The Australian has published a neat article today citing Parliamentary Budget Office (PBO) analysis warning of big rises in personal income taxes unless the Government embarks on widespread tax reform:
PERSONAL income tax is the only prospective source of revenue growth for the federal government, with all other major taxes either falling or about to fall.
…company tax has come off its record high while other important sources of tax revenue including superannuation, fringe benefits and consumption taxes all look weak…
“In the absence of explicit government policy decisions, average tax rates and personal income collections increase as a result of bracket creep,” the report says…
Resource rents once delivered almost 8 per cent of federal revenue, but now earn less than 2 per cent, reflecting the collapse of oil production and the failure of the resource rent tax to raise significant revenue.
GST is suffering partly because households are saving more and spending less. It is also being undermined by the increase in the share of their total outlays being spent on health, education and housing, which are not subject to GST.
As noted yesterday, similar findings have come recently from PwC, the Australian Treasury, and the University of Canberra National Centre for Social and Economic Modelling, who all claim that without reform, average income earners will soon face a big jump in income taxes as bracket creep, brought about through inflation, pushes them into higher tax brackets.
Such a rise in income taxes would not only push the tax burden increasingly onto the working population, but it would also be highly regressive, as articulated recently by Ross Gittins:
The average full-time wage next financial year, 2014-15, will be about $76,000. On the basis of reasonable assumptions about the growth in wages over the three years to 2017-18, you can calculate that someone on half the average wage would see the proportion of their wage that they lose in tax increase by 3.5 cents in the dollar.
For someone on the average wage the increase would be 2 cents in the dollar. On twice the average wage it’s 1.1 cents. And on six times the average wage it’s 0.8 cents.
Now that’s regressive.
This is why I keep arguing for tax reform, in order to broaden the tax base and share the tax burden, as well as to improve productivity. As highlighted many times before, the Henry Tax Review found personal income tax (along with company taxes) to be highly inefficient, producing a “marginal excess burden” (i.e. the loss in consumer welfare relative to the net gain in government revenue) higher than most other forms of taxation (see next chart).
By comparison, raising or broadening the GST in exchange for cuts to personal income taxes (or giving back bracket creep) would result in clear efficiency gains, with tax expert, Professor John Freebairn, claiming that “changing the tax mix from (income taxes to indirect taxes) brings gains of 20c to 30c in the dollar and beats anything that a major corporation could do on productivity”.
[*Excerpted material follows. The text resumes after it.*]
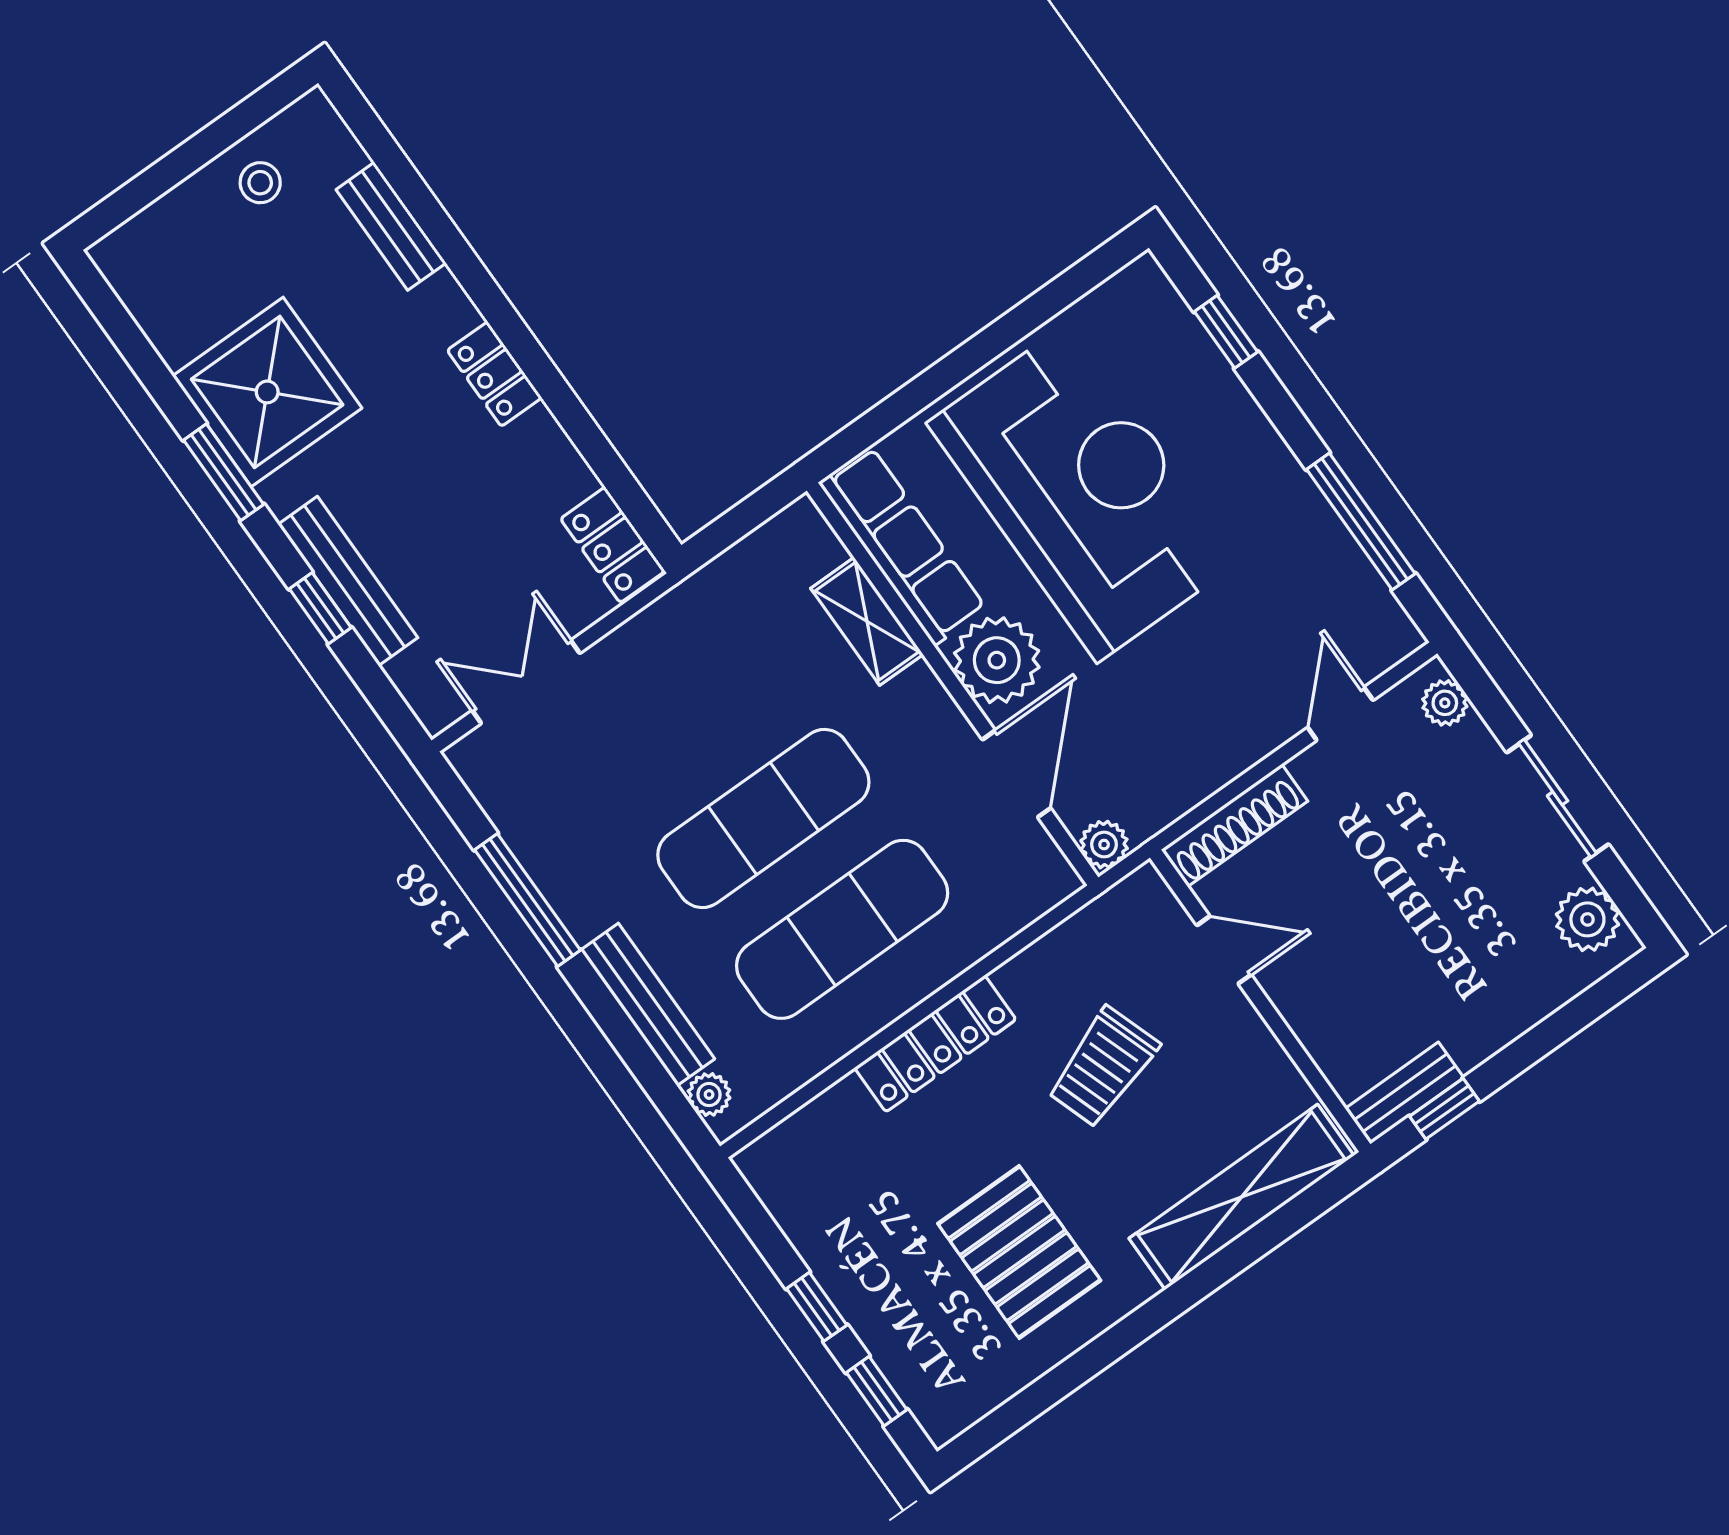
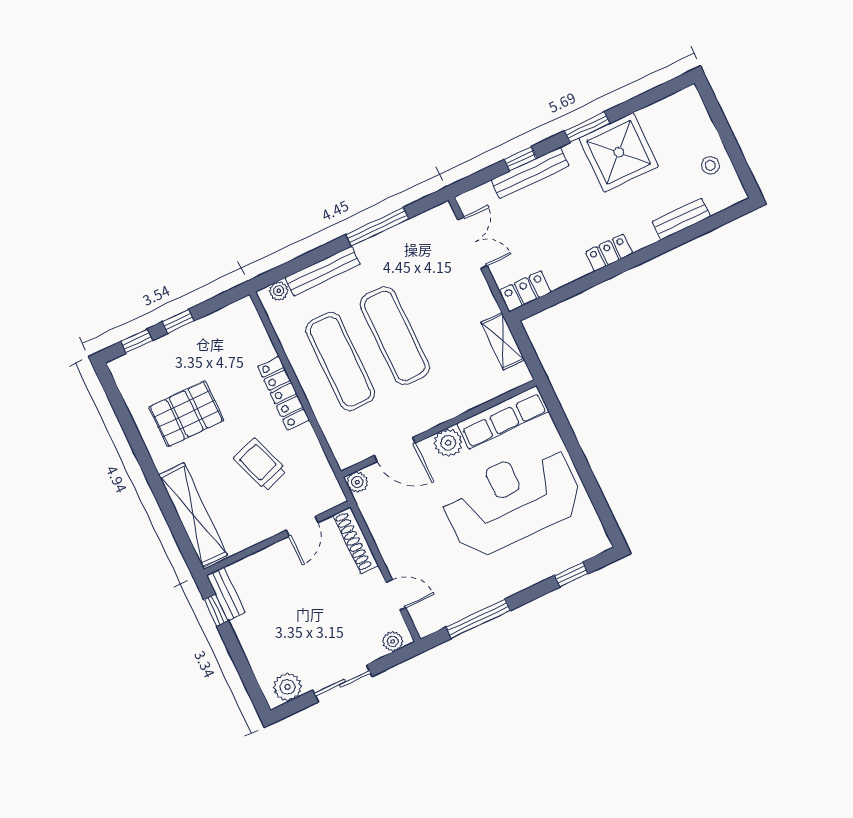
reception desk: (1084, 492) -> (512, 500), turned 180
shelving: (867, 621) -> (503, 341), moved, turned 90
plant: (997, 660) -> (448, 443), width x0.73, depth x0.73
It is also concerning to discover from the PBO that the proportion of tax revenue raised from resource rents has collapsed over the past 30 years, from roughly 8% to 2% currently. As shown in the above chart, the Petroleum Resource Rent Tax (PRRT) is the most efficient tax around, with zero marginal excess burden, since it applies to a tax base that is completely immobile – land. Resource rent taxes are also more equitable than either consumption taxes or income taxes.
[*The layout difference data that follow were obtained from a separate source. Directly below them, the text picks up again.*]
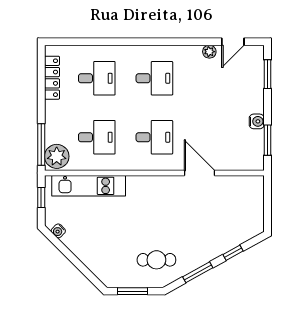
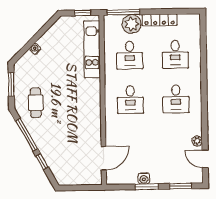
locker: (52, 78) -> (160, 20), moved
window: (267, 140) -> (147, 187), moved
plant: (57, 156) -> (132, 24), moved
door: (200, 173) -> (104, 158), moved
water cooler: (58, 231) -> (35, 49), moved
window: (198, 272) -> (27, 135), width x1.44

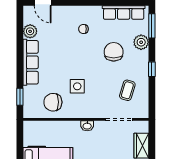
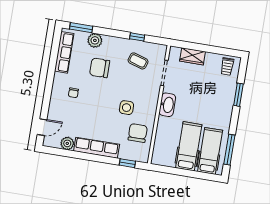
window: (152, 69) -> (137, 37), moved
chair: (53, 102) -> (138, 133), turned 180
washbasin: (87, 126) -> (167, 105), width x1.91, depth x1.45

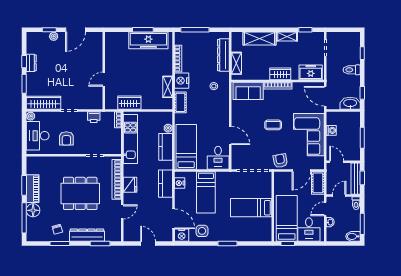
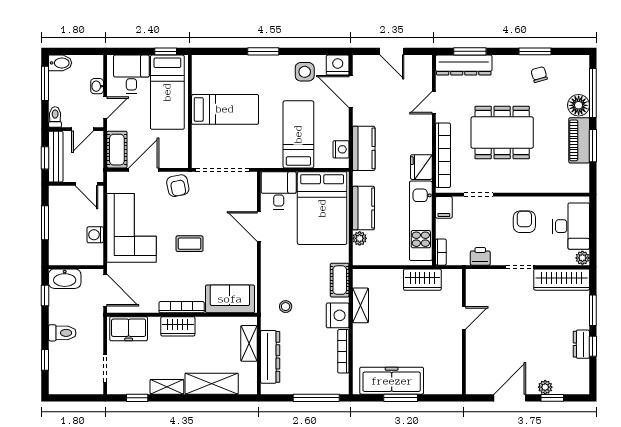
filing cabinet: (116, 147) -> (444, 207), added
bed: (186, 147) -> (322, 208), width x1.50
fridge: (130, 185) -> (421, 167), moved
dresser: (87, 235) -> (464, 65), moved

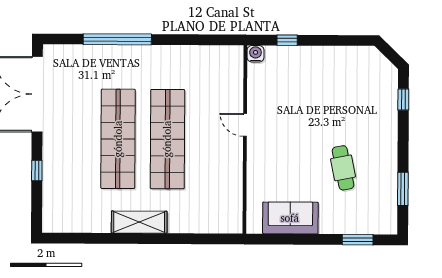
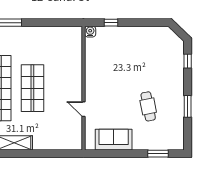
door: (245, 125) -> (83, 109), moved
shop shelf: (167, 139) -> (32, 88), width x0.71
window: (403, 189) -> (188, 106), moved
Clearly, there are compelling reasons, therefore, to shift the tax system back towards resource rents, as well as broad-based land taxes (which have similarly tax efficiency and equity), on Budget sustainability grounds, to reduce the tax burden on the shrinking working-aged population, and to improve efficiency, productivity, and equity.
The Government needs to begin a serious discussion on tax reform that includes taxes on land/resources alongside raising/broadening the GST, in place of less efficient and/or inequitable sources.